OPDRACHTEN -
**1)** Zoek in de passage op vanaf wanneer studenten zonder gepaste vooropleiding vrijgesteld zijn van het vestigingsattest.
**2)** Noem alle onderwijsniveaus en alle soorten instellingen van hoger onderwijs die de passage bij naam noemt.
**3)** Vat de passage samen in twee zinnen.

PASSAGE -
Minister, zult u de invoering van het statuut student-ondernemer op korte termijn bespreken met uw collega’s op Vlaams en federaal niveau?
Minister Crevits heeft het woord.
Het is interessant om het verslag na te lezen van onze vorige bespreking. Daar kunt u in lezen hoe snel u hebt leren typen. Dat is voor ondernemers ook niet onbelangrijk. Ik zal niet alles herhalen wat de vorige keer is gezegd.
Ik pleit inderdaad voor meer ruimte voor ondernemen tijdens het studeren in het hoger onderwijs. Hiertoe moeten studenten de nodige faciliteiten krijgen. Dat is noodzakelijk, én vanuit de instelling hoger onderwijs én vanuit de overheid. De term ‘statuut voor student-ondernemers’ kan op verschillende manieren worden ingevuld. In een afzonderlijk studentenstatuut voor student-ondernemers wordt al door heel wat onderwijsinstellingen voorzien. Er is niet zo’n nood aan een centrale regeling van de invulling van dergelijk statuut omdat heel veel hogescholen en universiteiten er al mee bezig zijn.
In de tweede plaats is er de kwestie van het vestigingsattest bedrijfsbeheer, of die algemene toegang tot een zelfstandig beroep. Er bestaat op dat vlak vandaag een groot knelpunt voor studenten in de bachelorjaren die niet de gepaste vooropleiding hebben gehad in het secundair onderwijs. Die studenten beschikken gewoon niet over zo’n vestigingsattest. Zodra ze hun bachelordiploma hebben behaald, zijn ze vrijgesteld. Het is voor die studenten dat ik samen met collega Muyters in het kader van het beleid qua ondernemend onderwijs echt wel een oplossing wil vinden, zodat ze al van bij de start in het hoger onderwijs zo snel mogelijk een vestigingsattest kunnen verwerven. Ik denk dat we ter zake moeten proberen wat soepelheid in te bouwen.

UITTREKSEL GEGEVENS -
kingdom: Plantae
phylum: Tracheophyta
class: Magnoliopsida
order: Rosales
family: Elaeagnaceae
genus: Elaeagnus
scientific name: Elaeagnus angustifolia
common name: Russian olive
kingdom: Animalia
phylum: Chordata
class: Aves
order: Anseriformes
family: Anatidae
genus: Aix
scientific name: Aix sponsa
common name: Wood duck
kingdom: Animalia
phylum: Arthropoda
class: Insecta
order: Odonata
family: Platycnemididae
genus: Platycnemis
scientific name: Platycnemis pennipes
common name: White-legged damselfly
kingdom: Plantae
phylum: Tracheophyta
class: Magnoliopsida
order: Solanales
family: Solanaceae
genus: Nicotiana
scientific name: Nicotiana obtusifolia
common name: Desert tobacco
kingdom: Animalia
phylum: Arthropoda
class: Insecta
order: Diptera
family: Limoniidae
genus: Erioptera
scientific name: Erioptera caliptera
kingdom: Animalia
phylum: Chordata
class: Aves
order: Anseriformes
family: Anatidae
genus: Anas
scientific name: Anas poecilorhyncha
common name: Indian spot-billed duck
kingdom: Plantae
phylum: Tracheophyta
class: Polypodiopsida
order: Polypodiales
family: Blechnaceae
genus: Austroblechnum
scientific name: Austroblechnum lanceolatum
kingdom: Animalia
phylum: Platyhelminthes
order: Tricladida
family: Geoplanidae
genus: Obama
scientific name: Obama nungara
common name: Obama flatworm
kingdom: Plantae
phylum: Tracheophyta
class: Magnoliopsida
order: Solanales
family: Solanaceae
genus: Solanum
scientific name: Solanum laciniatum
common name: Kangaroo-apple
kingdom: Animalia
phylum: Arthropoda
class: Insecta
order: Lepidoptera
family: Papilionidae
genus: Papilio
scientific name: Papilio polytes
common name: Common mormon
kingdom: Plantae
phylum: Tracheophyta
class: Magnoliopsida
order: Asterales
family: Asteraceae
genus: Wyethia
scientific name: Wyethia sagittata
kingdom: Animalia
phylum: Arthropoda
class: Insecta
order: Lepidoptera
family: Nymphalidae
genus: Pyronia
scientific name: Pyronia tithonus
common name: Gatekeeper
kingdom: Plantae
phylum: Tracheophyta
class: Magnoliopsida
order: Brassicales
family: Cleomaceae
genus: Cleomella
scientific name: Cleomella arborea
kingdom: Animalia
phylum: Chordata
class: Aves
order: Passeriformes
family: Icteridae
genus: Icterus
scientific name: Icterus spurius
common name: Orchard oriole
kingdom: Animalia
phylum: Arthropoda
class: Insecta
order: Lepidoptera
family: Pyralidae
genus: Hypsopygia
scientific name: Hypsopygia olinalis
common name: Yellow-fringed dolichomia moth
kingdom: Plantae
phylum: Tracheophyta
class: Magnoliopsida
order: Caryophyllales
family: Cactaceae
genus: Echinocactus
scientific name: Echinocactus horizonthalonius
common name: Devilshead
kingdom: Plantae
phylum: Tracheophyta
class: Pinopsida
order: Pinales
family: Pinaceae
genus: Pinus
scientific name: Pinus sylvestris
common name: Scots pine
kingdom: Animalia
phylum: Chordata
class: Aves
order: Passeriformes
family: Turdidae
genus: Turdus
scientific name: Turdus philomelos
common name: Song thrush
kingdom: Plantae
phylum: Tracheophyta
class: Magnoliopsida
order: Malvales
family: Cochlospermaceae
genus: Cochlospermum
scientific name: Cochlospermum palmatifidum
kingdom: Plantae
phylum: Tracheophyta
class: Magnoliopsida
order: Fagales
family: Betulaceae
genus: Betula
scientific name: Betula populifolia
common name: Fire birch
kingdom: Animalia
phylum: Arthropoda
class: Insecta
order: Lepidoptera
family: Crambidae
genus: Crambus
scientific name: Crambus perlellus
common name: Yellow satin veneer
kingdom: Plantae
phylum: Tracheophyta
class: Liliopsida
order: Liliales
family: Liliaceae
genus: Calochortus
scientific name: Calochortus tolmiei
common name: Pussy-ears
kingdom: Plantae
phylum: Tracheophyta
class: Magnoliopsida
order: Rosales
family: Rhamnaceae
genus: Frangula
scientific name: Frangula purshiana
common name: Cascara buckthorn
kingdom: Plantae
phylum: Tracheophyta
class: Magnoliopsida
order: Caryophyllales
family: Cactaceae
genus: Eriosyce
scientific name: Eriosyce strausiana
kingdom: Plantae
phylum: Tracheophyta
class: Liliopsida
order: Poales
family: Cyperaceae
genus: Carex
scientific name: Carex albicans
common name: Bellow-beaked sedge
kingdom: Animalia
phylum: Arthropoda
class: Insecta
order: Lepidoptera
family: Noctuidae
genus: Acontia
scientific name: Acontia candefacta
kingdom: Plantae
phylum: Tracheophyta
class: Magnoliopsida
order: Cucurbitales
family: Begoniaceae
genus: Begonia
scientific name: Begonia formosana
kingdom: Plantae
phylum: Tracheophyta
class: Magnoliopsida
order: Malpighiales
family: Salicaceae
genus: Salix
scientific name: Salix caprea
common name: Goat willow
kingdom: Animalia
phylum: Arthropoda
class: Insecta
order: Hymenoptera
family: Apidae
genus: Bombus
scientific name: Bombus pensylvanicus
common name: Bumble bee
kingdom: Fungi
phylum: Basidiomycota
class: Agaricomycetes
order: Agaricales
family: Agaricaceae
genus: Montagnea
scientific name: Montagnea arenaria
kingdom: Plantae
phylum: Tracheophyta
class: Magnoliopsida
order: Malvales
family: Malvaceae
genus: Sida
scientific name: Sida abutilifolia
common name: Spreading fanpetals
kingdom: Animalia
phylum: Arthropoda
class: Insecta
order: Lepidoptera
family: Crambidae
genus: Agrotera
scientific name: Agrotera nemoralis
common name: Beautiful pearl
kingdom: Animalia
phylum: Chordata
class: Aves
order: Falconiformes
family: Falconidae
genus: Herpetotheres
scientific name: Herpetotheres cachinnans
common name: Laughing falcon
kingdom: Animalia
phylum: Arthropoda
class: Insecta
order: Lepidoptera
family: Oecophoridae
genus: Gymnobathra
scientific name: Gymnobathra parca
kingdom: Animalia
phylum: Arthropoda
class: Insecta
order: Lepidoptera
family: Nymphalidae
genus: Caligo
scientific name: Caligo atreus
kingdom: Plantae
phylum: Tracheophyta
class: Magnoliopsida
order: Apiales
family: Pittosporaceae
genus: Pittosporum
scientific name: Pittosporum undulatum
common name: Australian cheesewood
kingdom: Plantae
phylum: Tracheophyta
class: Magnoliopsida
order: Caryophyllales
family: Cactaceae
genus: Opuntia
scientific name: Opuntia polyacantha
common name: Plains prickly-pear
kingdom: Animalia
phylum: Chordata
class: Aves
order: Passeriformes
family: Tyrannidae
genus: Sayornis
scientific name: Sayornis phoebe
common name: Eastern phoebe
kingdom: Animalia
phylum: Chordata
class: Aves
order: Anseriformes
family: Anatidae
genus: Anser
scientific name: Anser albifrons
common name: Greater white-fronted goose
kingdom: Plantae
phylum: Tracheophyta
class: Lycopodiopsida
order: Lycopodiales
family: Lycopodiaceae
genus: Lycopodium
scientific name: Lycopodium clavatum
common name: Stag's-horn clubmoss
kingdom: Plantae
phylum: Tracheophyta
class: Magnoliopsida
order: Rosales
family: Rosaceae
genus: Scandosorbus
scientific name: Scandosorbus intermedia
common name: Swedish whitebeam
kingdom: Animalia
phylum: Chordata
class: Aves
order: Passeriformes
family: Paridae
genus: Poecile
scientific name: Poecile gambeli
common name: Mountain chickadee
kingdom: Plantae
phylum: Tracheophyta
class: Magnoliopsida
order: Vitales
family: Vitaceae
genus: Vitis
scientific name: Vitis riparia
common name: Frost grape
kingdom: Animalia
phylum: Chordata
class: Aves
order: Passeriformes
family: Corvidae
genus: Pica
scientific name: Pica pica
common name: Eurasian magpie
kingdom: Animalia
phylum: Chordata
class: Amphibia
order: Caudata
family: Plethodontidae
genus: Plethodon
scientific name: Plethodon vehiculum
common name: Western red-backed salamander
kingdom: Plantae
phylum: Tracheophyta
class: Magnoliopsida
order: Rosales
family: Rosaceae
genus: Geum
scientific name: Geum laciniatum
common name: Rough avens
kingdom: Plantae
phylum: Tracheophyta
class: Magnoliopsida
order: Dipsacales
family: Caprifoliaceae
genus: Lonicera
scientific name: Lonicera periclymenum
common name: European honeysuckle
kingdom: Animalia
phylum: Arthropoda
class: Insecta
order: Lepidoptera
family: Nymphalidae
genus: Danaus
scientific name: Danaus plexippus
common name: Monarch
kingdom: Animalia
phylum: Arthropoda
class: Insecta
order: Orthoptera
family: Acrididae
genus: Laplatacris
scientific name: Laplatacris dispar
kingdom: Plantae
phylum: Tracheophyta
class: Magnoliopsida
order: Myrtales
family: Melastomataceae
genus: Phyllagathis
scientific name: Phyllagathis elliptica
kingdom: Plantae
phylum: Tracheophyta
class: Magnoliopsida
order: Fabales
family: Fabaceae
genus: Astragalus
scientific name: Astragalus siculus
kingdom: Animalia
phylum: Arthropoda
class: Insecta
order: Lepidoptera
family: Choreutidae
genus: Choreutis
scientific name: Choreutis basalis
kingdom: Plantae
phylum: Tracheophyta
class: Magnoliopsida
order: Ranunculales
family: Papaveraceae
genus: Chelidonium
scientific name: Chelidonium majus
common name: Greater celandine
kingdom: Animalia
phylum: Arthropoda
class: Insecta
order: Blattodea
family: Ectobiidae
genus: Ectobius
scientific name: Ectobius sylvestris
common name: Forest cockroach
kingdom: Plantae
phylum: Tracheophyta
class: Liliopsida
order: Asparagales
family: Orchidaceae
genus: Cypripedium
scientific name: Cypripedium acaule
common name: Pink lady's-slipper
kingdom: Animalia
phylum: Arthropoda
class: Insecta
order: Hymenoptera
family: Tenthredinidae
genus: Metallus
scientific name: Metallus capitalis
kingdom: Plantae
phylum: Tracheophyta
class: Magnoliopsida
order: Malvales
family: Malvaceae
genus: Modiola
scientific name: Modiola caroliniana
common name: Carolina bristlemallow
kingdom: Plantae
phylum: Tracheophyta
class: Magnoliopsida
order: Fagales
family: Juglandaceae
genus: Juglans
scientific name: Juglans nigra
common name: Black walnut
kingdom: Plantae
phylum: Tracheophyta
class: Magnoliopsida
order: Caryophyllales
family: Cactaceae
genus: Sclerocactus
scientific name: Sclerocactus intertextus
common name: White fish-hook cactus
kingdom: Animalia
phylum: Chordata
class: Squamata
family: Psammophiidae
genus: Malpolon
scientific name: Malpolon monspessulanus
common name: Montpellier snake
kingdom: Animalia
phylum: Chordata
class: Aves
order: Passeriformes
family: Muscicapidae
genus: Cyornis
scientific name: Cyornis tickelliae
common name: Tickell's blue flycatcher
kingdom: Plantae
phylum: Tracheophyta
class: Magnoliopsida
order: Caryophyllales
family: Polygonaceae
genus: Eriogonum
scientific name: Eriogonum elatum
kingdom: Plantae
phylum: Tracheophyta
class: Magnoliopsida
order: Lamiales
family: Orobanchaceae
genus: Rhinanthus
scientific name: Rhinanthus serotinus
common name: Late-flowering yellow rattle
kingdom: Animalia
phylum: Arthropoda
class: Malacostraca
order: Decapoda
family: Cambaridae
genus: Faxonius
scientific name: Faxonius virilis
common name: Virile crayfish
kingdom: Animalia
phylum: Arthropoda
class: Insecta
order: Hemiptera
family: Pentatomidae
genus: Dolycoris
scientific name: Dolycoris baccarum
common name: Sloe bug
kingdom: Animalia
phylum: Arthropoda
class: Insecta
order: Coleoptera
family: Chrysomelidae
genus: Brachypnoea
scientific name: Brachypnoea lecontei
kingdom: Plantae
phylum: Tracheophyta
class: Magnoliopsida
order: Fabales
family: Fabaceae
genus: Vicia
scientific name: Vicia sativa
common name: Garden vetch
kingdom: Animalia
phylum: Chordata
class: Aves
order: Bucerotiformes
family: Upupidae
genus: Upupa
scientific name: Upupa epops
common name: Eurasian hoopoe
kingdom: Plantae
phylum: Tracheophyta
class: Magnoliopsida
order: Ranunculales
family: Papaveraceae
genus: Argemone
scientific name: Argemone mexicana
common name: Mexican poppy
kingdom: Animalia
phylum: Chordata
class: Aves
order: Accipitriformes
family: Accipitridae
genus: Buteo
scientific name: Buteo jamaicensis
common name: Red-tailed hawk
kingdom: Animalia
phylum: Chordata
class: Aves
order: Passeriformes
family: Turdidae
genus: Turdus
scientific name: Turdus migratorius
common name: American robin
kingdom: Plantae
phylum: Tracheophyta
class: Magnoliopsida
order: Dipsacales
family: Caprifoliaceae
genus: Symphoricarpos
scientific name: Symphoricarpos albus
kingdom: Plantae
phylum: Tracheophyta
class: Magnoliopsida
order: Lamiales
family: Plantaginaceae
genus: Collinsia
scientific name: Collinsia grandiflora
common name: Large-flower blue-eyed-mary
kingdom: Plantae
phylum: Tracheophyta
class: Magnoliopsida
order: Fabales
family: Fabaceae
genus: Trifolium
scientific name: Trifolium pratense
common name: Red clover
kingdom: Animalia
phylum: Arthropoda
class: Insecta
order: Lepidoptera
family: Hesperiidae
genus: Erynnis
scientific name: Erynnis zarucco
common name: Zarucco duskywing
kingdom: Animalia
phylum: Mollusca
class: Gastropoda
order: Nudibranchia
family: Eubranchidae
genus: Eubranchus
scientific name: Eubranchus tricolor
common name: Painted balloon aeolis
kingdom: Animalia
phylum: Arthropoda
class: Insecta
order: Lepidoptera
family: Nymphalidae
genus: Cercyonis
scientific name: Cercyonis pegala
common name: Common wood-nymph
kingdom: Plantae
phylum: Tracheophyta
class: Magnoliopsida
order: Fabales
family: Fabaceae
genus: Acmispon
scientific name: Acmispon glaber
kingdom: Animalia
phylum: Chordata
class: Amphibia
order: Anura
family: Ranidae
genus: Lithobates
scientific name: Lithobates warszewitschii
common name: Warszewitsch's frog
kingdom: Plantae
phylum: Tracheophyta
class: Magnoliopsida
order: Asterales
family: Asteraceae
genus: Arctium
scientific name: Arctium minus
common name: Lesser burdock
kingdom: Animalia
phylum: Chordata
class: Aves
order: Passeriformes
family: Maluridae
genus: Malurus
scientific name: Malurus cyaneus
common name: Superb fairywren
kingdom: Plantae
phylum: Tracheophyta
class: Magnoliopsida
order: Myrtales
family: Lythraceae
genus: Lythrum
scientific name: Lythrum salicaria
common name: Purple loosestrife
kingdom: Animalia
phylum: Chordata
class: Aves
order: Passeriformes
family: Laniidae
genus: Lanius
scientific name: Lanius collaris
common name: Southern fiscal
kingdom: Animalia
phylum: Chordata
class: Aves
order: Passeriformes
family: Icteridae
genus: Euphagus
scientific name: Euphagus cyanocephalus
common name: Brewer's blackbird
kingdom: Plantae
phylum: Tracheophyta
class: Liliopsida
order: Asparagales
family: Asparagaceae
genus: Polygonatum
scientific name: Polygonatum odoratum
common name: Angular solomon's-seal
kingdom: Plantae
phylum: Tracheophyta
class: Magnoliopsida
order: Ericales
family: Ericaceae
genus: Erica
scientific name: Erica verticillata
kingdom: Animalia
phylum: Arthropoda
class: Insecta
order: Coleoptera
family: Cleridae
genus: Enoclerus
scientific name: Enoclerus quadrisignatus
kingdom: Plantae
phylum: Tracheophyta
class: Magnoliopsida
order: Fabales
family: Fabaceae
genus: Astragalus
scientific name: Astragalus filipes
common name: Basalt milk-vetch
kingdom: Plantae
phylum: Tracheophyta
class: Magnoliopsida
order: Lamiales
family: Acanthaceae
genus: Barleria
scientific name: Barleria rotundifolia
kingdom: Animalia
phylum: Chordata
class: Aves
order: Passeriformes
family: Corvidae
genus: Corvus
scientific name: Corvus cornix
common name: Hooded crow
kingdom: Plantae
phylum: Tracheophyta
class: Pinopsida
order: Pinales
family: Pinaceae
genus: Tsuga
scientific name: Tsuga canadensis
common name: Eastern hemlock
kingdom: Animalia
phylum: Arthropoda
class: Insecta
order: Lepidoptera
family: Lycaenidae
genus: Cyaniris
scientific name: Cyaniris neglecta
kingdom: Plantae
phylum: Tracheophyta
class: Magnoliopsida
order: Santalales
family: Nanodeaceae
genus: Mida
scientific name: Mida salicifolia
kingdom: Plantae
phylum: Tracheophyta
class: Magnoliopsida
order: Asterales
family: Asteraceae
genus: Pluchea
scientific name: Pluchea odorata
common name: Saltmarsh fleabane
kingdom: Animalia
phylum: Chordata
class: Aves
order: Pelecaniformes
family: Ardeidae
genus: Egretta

ANTWOORDEN OP VOLGORDE -
**1)** Zodra ze hun bachelordiploma hebben behaald.

**2)** Hoger onderwijs, secundair onderwijs, hogescholen en universiteiten.

**3)** Minister Crevits pleit voor meer ruimte om te ondernemen tijdens het studeren in het hoger onderwijs, maar ziet weinig nood aan een centrale regeling voor een statuut voor student-ondernemers, omdat veel hogescholen en universiteiten daar al mee bezig zijn. Wel wil zij samen met collega Muyters een oplossing vinden voor bachelorstudenten zonder gepaste vooropleiding, zodat zij vanaf de start in het hoger onderwijs zo snel mogelijk een vestigingsattest kunnen verwerven.